I am not here to discount the encouragement that a word of recognition can bring. I am not here to ask for praise.
I am here to remind myself, and hopefully another mother or two who might also need to hear it:
The things we do in secret are often the most important—and the most sanctifying—ones.
I have been thinking often on Christ’s instructions to His disciples in Matthew 6. Let your giving be in secret. Shut your door and pray to the Father in secret. Keep your fasting secret. These are some of the most fundamental practices in the Christian life, and we are exhorted to practice secrecy in all of them.
And with each of these practices, there comes a promise: And your Father who sees in secret will reward you.

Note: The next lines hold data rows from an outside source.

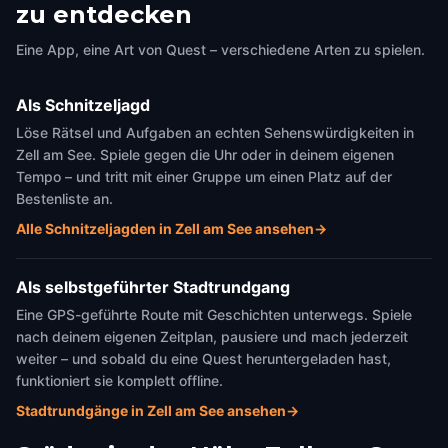
zu entdecken
Eine App, eine Art von Quest – verschiedene Arten zu spielen.
Als Schnitzeljagd
Löse Rätsel und Aufgaben an echten Sehenswürdigkeiten in
Zell am See. Spiele gegen die Uhr oder in deinem eigenen
Tempo – und tritt mit einer Gruppe um einen Platz auf der
Bestenliste an.
Alle Schnitzeljagden in Zell am See ansehen
→
Als selbstgeführter Stadtrundgang
Eine GPS-geführte Route mit Geschichten unterwegs. Spiele
nach deinem eigenen Zeitplan, pausiere und mach jederzeit
weiter – und sobald du eine Quest heruntergeladen hast,
funktioniert sie komplett offline.
Stadtrundgänge in Zell am See ansehen
→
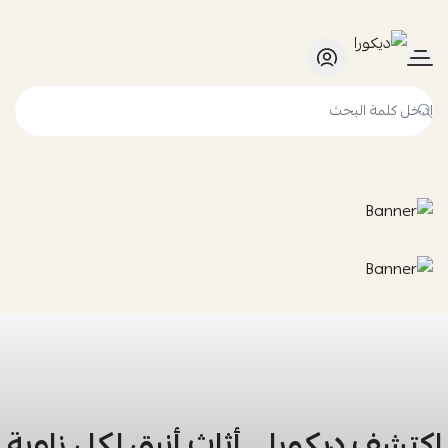
ديكورا
اكتشف ديكورا… أثاث أنيق لكل زاوية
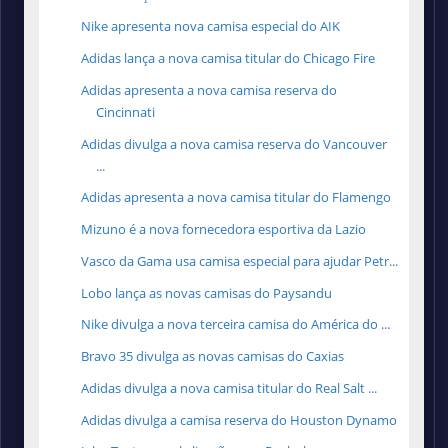
Nike apresenta nova camisa especial do AIK
Adidas lança a nova camisa titular do Chicago Fire
Adidas apresenta a nova camisa reserva do
Cincinnati
Adidas divulga a nova camisa reserva do Vancouver
...
Adidas apresenta a nova camisa titular do Flamengo
Mizuno é a nova fornecedora esportiva da Lazio
Vasco da Gama usa camisa especial para ajudar Petr...
Lobo lança as novas camisas do Paysandu
Nike divulga a nova terceira camisa do América do ...
Bravo 35 divulga as novas camisas do Caxias
Adidas divulga a nova camisa titular do Real Salt ...
Adidas divulga a camisa reserva do Houston Dynamo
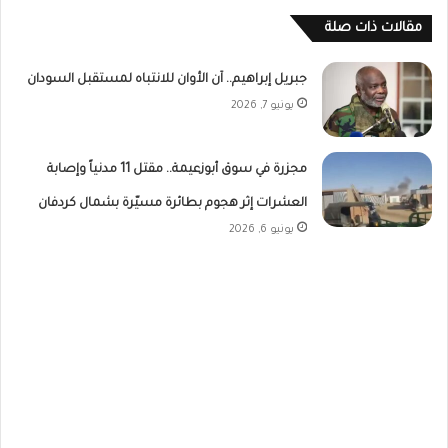
مقالات ذات صلة
جبريل إبراهيم.. آن الأوان للانتباه لمستقبل السودان
يونيو 7, 2026
مجزرة في سوق أبوزعيمة.. مقتل 11 مدنياً وإصابة
العشرات إثر هجوم بطائرة مسيّرة بشمال كردفان
يونيو 6, 2026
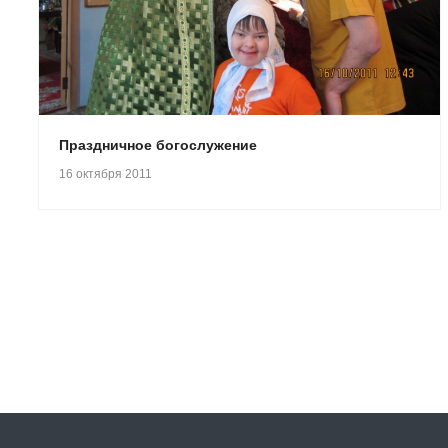
Праздничное богослужение
16 октября 2011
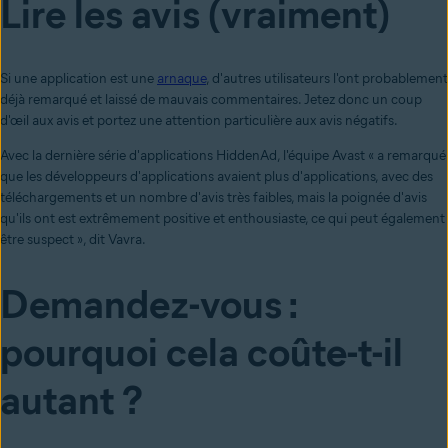
Lire les avis (vraiment)
Si une application est une
arnaque
, d'autres utilisateurs l'ont probablement
déjà remarqué et laissé de mauvais commentaires. Jetez donc un coup
d'œil aux avis et portez une attention particulière aux avis négatifs.
Avec la dernière série d'applications HiddenAd, l'équipe Avast « a remarqué
que les développeurs d'applications avaient plus d'applications, avec des
téléchargements et un nombre d'avis très faibles, mais la poignée d'avis
qu'ils ont est extrêmement positive et enthousiaste, ce qui peut également
être suspect », dit Vavra.
Demandez-vous :
pourquoi cela coûte-t-il
autant ?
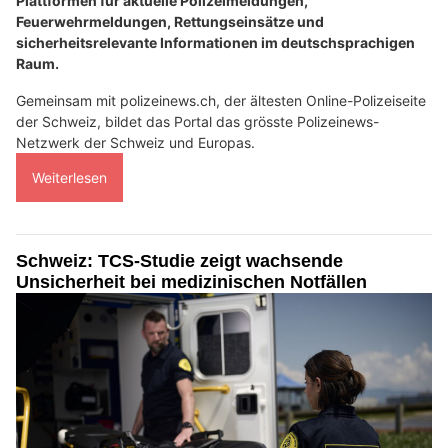
Plattformen für aktuelle Polizeimeldungen,
Feuerwehrmeldungen, Rettungseinsätze und
sicherheitsrelevante Informationen im deutschsprachigen
Raum.
Gemeinsam mit polizeinews.ch, der ältesten Online-Polizeiseite
der Schweiz, bildet das Portal das grösste Polizeinews-
Netzwerk der Schweiz und Europas.
Weiterlesen
Schweiz: TCS-Studie zeigt wachsende
Unsicherheit bei medizinischen Notfällen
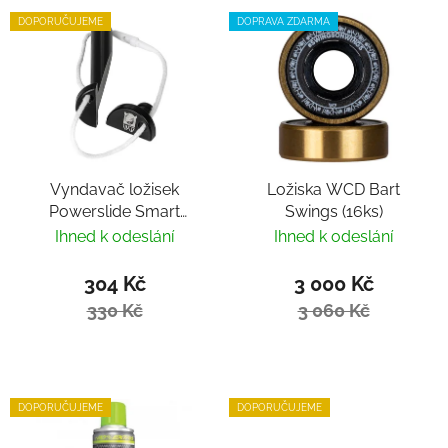
DOPORUČUJEME
DOPRAVA ZDARMA
Vyndavač ložisek
Ložiska WCD Bart
Powerslide Smart
Swings (16ks)
Bearing Remover by
Ihned k odeslání
Ihned k odeslání
Villy
304 Kč
3 000 Kč
330 Kč
3 060 Kč
DOPORUČUJEME
DOPORUČUJEME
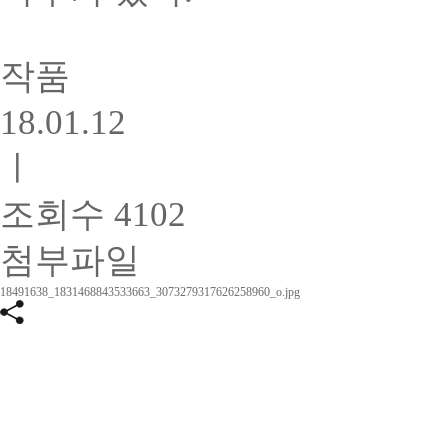
작품
18.01.12
ㅣ
조회수 4102
첨부파일
18491638_1831468843533663_3073279317626258960_o.jpg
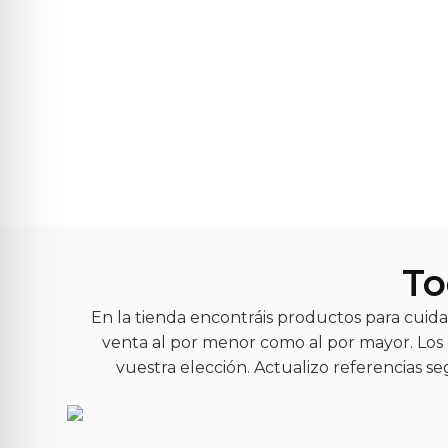
To
En la tienda encontráis productos para cuida
venta al por menor como al por mayor. Los c
vuestra elección. Actualizo referencias s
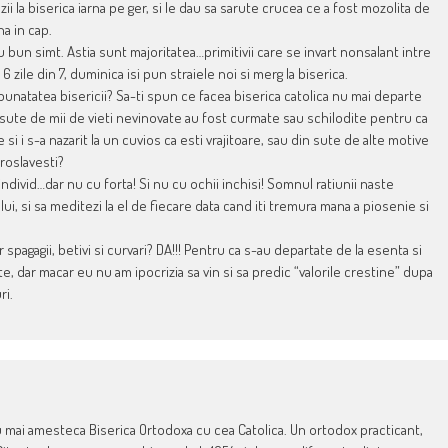
ii la biserica iarna pe ger, si le dau sa sarute crucea ce a fost mozolita de
na in cap.
bun simt. Astia sunt majoritatea…primitivii care se invart nonsalant intre
 zile din 7, duminica isi pun straiele noi si merg la biserica.
bunatatea bisericii? Sa-ti spun ce facea biserica catolica nu mai departe
sute de mii de vieti nevinovate au fost curmate sau schilodite pentru ca
si i s-a nazarit la un cuvios ca esti vrajitoare, sau din sute de alte motive
proslavesti?
ui individ…dar nu cu forta! Si nu cu ochii inchisi! Somnul ratiunii naste
lui, si sa meditezi la el de fiecare data cand iti tremura mana a piosenie si
spagagii, betivi si curvari? DA!!! Pentru ca s-au departate de la esenta si
e, dar macar eu nu am ipocrizia sa vin si sa predic “valorile crestine” dupa
ri.
Nu mai amesteca Biserica Ortodoxa cu cea Catolica. Un ortodox practicant,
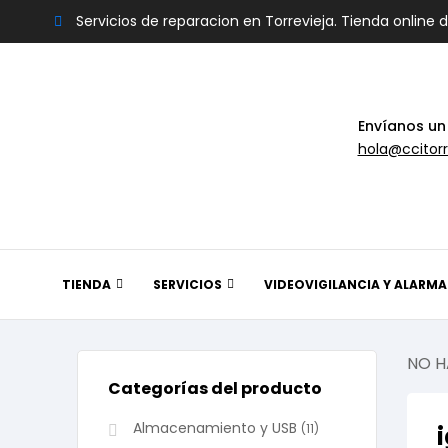
Servicios de reparacion en Torrevieja. Tienda online 
Envíanos un
hola@ccitorr
TIENDA
SERVICIOS
VIDEOVIGILANCIA Y ALARMA
NO H
Categorías del producto
Almacenamiento y USB
(11)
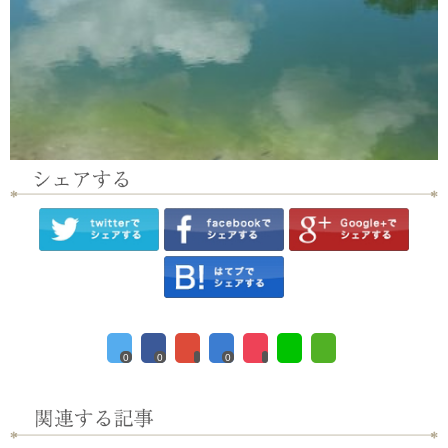
0
0
0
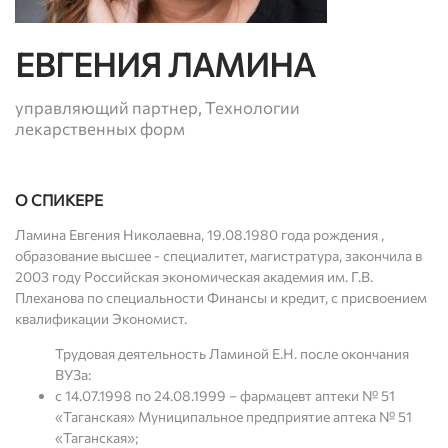
ЕВГЕНИЯ ЛАМИНА
управляющий партнер, Технологии
лекарственных форм
О СПИКЕРЕ
Ламина Евгения Николаевна, 19.08.1980 года рождения ,
образование высшее - специалитет, магистратура, закончила в
2003 году Российская экономическая академия им. Г.В.
Плеханова по специальности Финансы и кредит, с присвоением
квалификации Экономист.
Трудовая деятельность Ламиной Е.Н. после окончания
ВУЗа:
с 14.07.1998 по 24.08.1999 – фармацевт аптеки № 51
«Таганская» Муниципальное предприятие аптека № 51
«Таганская»;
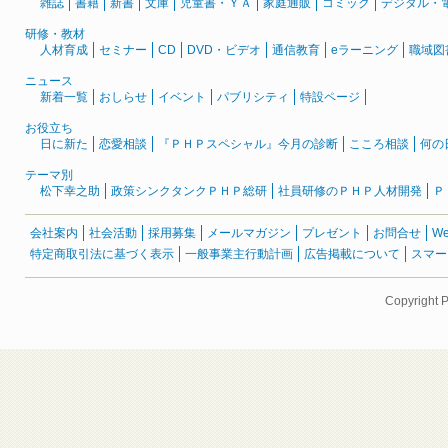
雑誌
書籍
新書
文庫
児童書・ＹＡ
家庭通販
コミック
デジタル・
研修・教材
人材育成
セミナー
CD
DVD・ビデオ
通信教育
eラーニング
職域図
ニュース
新着一覧
おしらせ
イベント
パブリシティ
特設ページ
お役立ち
日に新た
恋愛相談
『ＰＨＰスペシャル』今月の診断
こころ相談
何の
テーマ別
松下幸之助
政策シンクタンクＰＨＰ総研
社員研修のＰＨＰ人材開発
Ｐ
会社案内
社会活動
採用募集
メールマガジン
プレゼント
お問合せ
W
特定商取引法に基づく表示
一般事業主行動計画
広告掲載について
スマー
Copyright 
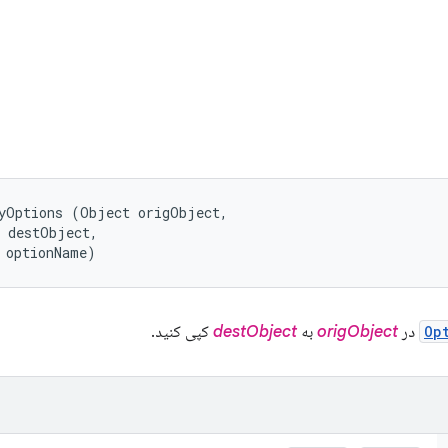
yOptions (Object origObject, 

 destObject, 

 optionName)
Op
در
origObject
به
destObject
کپی کنید.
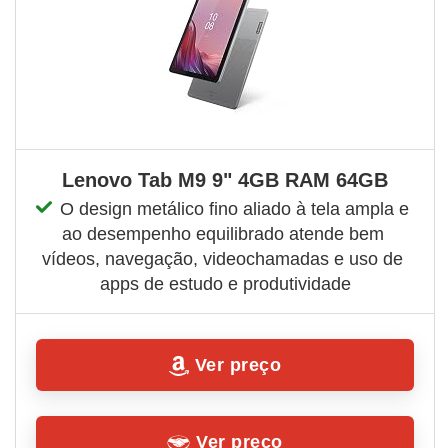
Lenovo Tab M9 9" 4GB RAM 64GB
O design metálico fino aliado à tela ampla e 
ao desempenho equilibrado atende bem 
vídeos, navegação, videochamadas e uso de 
apps de estudo e produtividade
Ver preço
Ver preço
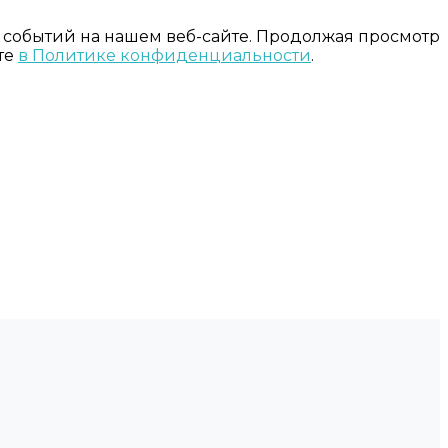
 событий на нашем веб-сайте. Продолжая просмотр
те
в Политике конфиденциальности
.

How humbling and beautiful to read those words. I am reminded again that it matters not what man thinks of me. I am seen and known by a Heavenly Father who accepts my small offerings of sacrifice. What is the praise of man compared to the reward of God?
Motherhood is a practice in “letting no opportunity go by for serving others in love,” its sacrifices “a bouquet of insignificant little blossoms that are daily placed before the Almighty—a silent, life-long martyrdom.” (St. Edith Stein)
I am asked only to be faithful in the tasks I am given, to look not for the praise of man, but to work and wait and pray that one day I may hear the only praise that matters:
Well done, good and faithful servant. Enter into your rest.